Perhaps the most versatile player on the U.S. women’s national team, Dunn has been an instrumental part of their success in the past decade, most recently helping them win the 2019 FIFA World Cup title and 2020 Olympic bronze medal. A year from now, she hopes to play at the 2023 World Cup in Australia and New Zealand. The 2021 Concacaf Player of the Year won’t let the show go on without her.

The stigma around women athletes becoming mothers has motivated Dunn to partner with Modern Fertility, an organization that educates women on their bodies and their reproductive health, and provides them with resources to make the best decisions for their own journeys with motherhood.

Everybody’s path is different. To Dunn, that is the most important message for aspiring and current mothers.

“They’re understanding that you can be a parent. You can start thinking about being a mom and not sacrificing your career. You can do both. … Obviously Modern Fertility has been incredible because I just think everyone needs to be educated on their reproductive health. I think it’s something, especially as women, we’re not really taught a lot of that growing up.”

Dunn became affiliated with the organization to be a part of the conversations that will help normalize athlete pregnancy. Sydney Leroux, Kelley O’Hara, Candace Parker and other elite athletes have also partnered with the campaign.

In the NWSL, seven players have babies due this year, including Dunn’s USWNT teammates Julie Ertz, Allie Long and Casey Krueger.

“It needs to be celebrated more when women do take that journey to motherhood alongside being an elite athlete,” Dunn said. “Any way I can be involved to help push, help change that narrative that, ‘Oh, women should only kind of do this.’ Like, no, it’s 2022. Keep up, people.

“I’m not the first female athlete to be pregnant and give birth and have my career and be a mother at the same time, but I feel the more and more that we can speak out about our experiences and push for the next generation to feel like they have the option to do so as well is how you set up the future.”

Dunn didn’t think that, at nine months pregnant, she’d still be able to train with the Thorns.
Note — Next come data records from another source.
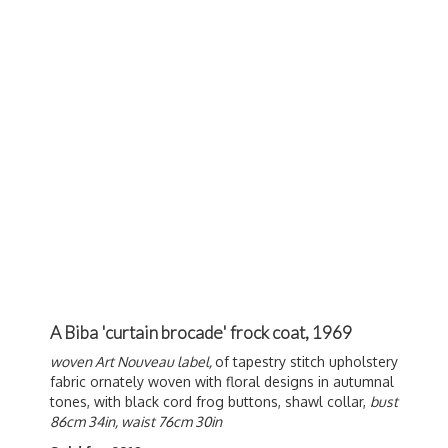
A Biba 'curtain brocade' frock coat, 1969
woven Art Nouveau label,
of tapestry stitch upholstery
fabric ornately woven with floral designs in autumnal
tones, with black cord frog buttons, shawl collar,
bust
86cm 34in, waist 76cm 30in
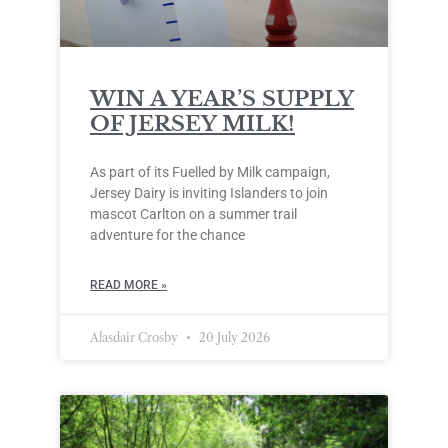
WIN A YEAR’S SUPPLY
OF JERSEY MILK!
As part of its Fuelled by Milk campaign,
Jersey Dairy is inviting Islanders to join
mascot Carlton on a summer trail
adventure for the chance
READ MORE »
Alasdair Crosby
20 July 2026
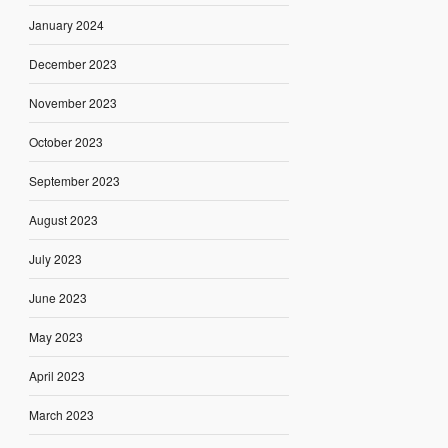
January 2024
December 2023
November 2023
October 2023
September 2023
August 2023
July 2023
June 2023
May 2023
April 2023
March 2023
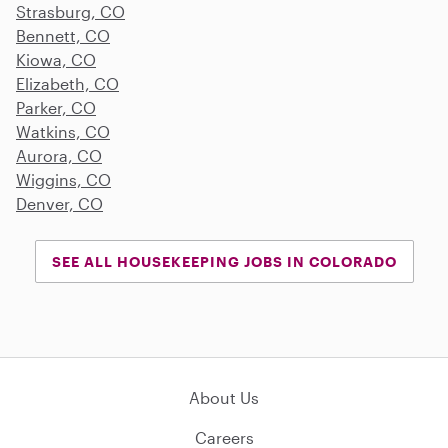
Strasburg, CO
Bennett, CO
Kiowa, CO
Elizabeth, CO
Parker, CO
Watkins, CO
Aurora, CO
Wiggins, CO
Denver, CO
SEE ALL HOUSEKEEPING JOBS IN COLORADO
About Us
Careers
But there she was at practice, juggling and taking part in passing drills. The same week before she gave birth, she was doing volleys with Pierre, who’s also the Thorns’ head athletic trainer.

“My coaching staff was like, ‘Come as often as you want. We want you here.’ I think hearing that message really allowed me to feel valued,” Dunn said. “Once you’re pregnant, you know that you can’t play at the highest level anymore and so you start to feel left out. You start to feel like you’re not as valued anymore.

“I think my coaching staff and my teammates really did a good job of keeping me included. I was in the meetings, I was engaging with players all the time, and it really was exactly what I needed to step into now this new role that I’m in.”

As Dunn prepares to return to the pitch, she keeps in touch with members of the national team and has productive conversations with head coach Vlatko Andonovski every few weeks.

As the national team heads off to Mexico for the first game of World Cup Qualifying on Monday, Dunn will remain in Portland with her family.  Andonovski said in a press conference in early June that Dunn would have been on the squad had she been able to play, and there are certainly moments when Dunn wishes she could be at the Concacaf championship with her teammates.

But, as she reminds herself, being a mother is pretty darn cool, too.

“I’m exactly where I need to be right now,” she said.